In effect, therefore, the Court concluded that, given the nature of the business in question, it was reasonable for an operator in Carewatch's line of business to insist on post-termination protection. It was therefore entitled to be granted an injunction to enforce this.

So, don't be afraid to ask for non-compete protection… but always seek advice first!

The overriding message to emerge from the Carewatch ruling is that post-termination non-competition and non-solicitation clauses are appropriate in some circumstances, particularly where one party is being given a franchise to perform a service. 

Provided the term does not last for more than one year and does not cover an excessively large area, it may well be enforceable. 

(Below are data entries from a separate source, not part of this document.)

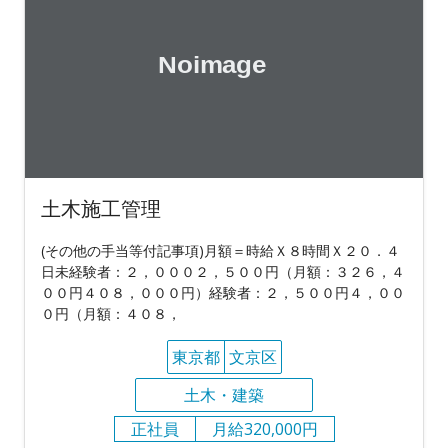
土木施工管理
(その他の手当等付記事項)月額＝時給Ｘ８時間Ｘ２０．４
日未経験者：２，０００２，５００円（月額：３２６，４
００円４０８，０００円）経験者：２，５００円４，００
０円（月額：４０８，
東京都
文京区
土木・建築
正社員
月給320,000円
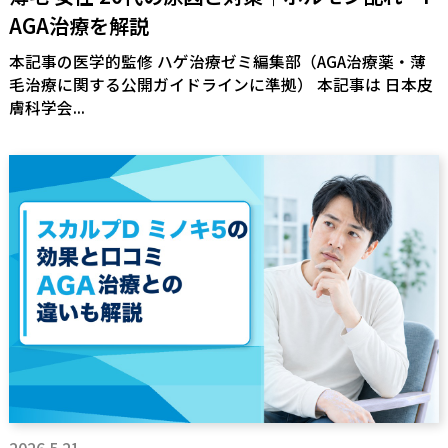
AGA治療を解説
本記事の医学的監修 ハゲ治療ゼミ編集部（AGA治療薬・薄
毛治療に関する公開ガイドラインに準拠） 本記事は 日本皮
膚科学会...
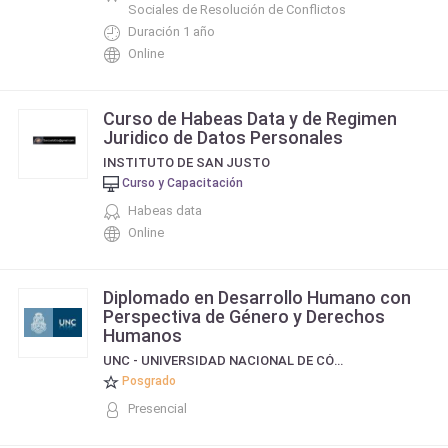
Sociales de Resolución de Conflictos
Duración 1 año
Online
Curso de Habeas Data y de Regimen
Juridico de Datos Personales
INSTITUTO DE SAN JUSTO
Curso y Capacitación
Habeas data
Online
Diplomado en Desarrollo Humano con
Perspectiva de Género y Derechos
Humanos
UNC - UNIVERSIDAD NACIONAL DE CÓRDOBA
Posgrado
Presencial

Competition law may fundamentally be about promoting contestable markets, but it also recognises that without scope for some contractual protection, ventures such as franchising, R&D and 'commercialisation' may dwindle. 

In many cases, if there is no scope for protection, the commercial risk begins to outweigh the commercial benefit for business owners in entering into them.

As such, it pays to always seek expert advice on whether a possible non-compete and/or non-solicitation clause might be acceptable before the UK and EU courts.